Use a big X method: write a big “X” on paper. Take the first coefficient (1) and multiply it by the last number (6) which equals 6. Write 6 at the top of the big “X.”

Take the middle coefficient (-1) and write in on the bottom of the big “X.”

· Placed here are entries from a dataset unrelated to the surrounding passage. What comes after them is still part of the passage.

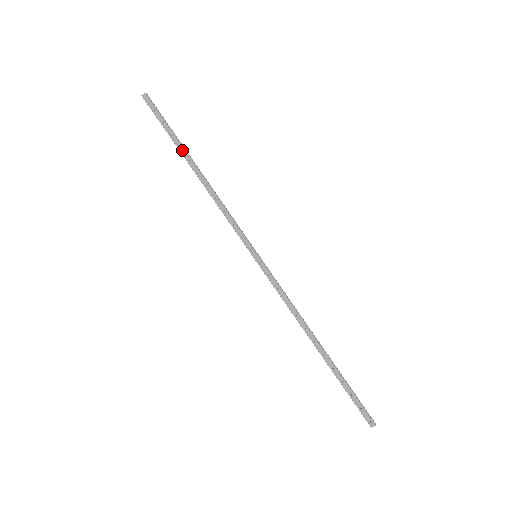
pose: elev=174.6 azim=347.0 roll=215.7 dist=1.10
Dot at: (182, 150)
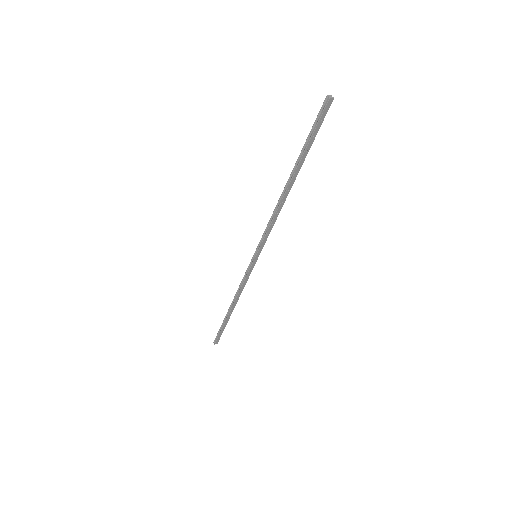
Dot at: (299, 167)
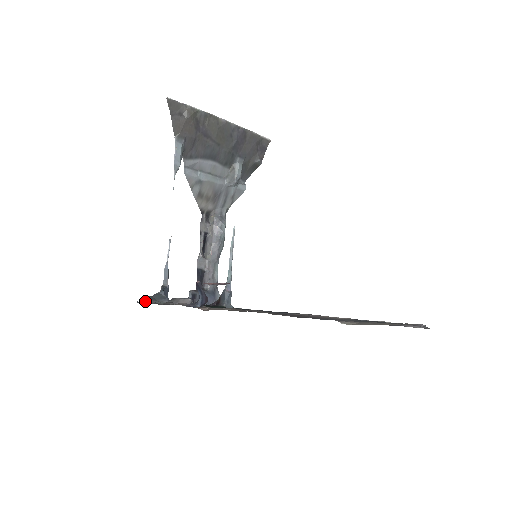
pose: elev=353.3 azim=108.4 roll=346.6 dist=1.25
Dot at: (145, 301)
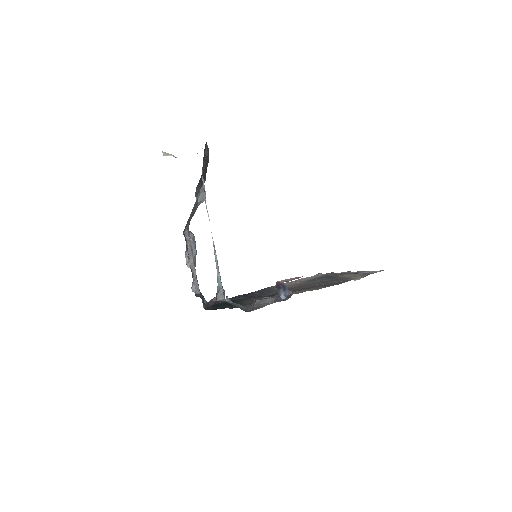
Dot at: (244, 310)
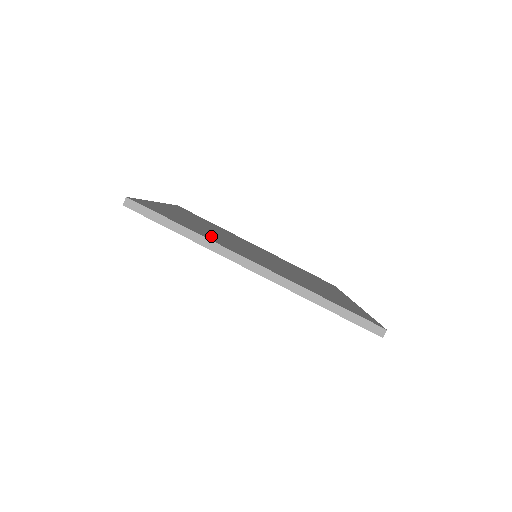
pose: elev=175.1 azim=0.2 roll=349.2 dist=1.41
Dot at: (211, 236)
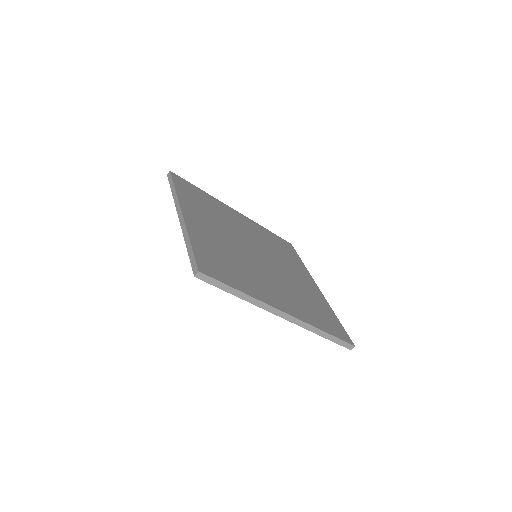
Dot at: (247, 278)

Find two numbers that give you (6) when multiplied together and (–1) when added or subtracted from each other.

You can use: 3, -2 and y = (x +3)(x – 2)

5. y = x^2 – 7x

you break them apart: (x)(x) - 7(x)
common factor: one “x” and brinf “x” to the front and multiply it by the remanining parts.

y = x(x – 7)

6. y = x^2 + 20x + 100
use the big “X” method

the two numbers to give you 100 when multiplied are 10 and 10. They give you 20 when added together.

Y = (x + 10) (x + 10)

7. 3x^2 -x-24
use the big “X” method

top number is 3(24) = 72
bottom number is middle coefficient: -1

two numbers that give me 72 when multiplied: 6(7) and give me –1 when (–7 + 6)

y = (x – 7) (x + 6)

8. square root of –9 + the sqaure root of –16

its impossible to find the square root of a negative number so, the negative sign becomes an imaginary number know as: “i”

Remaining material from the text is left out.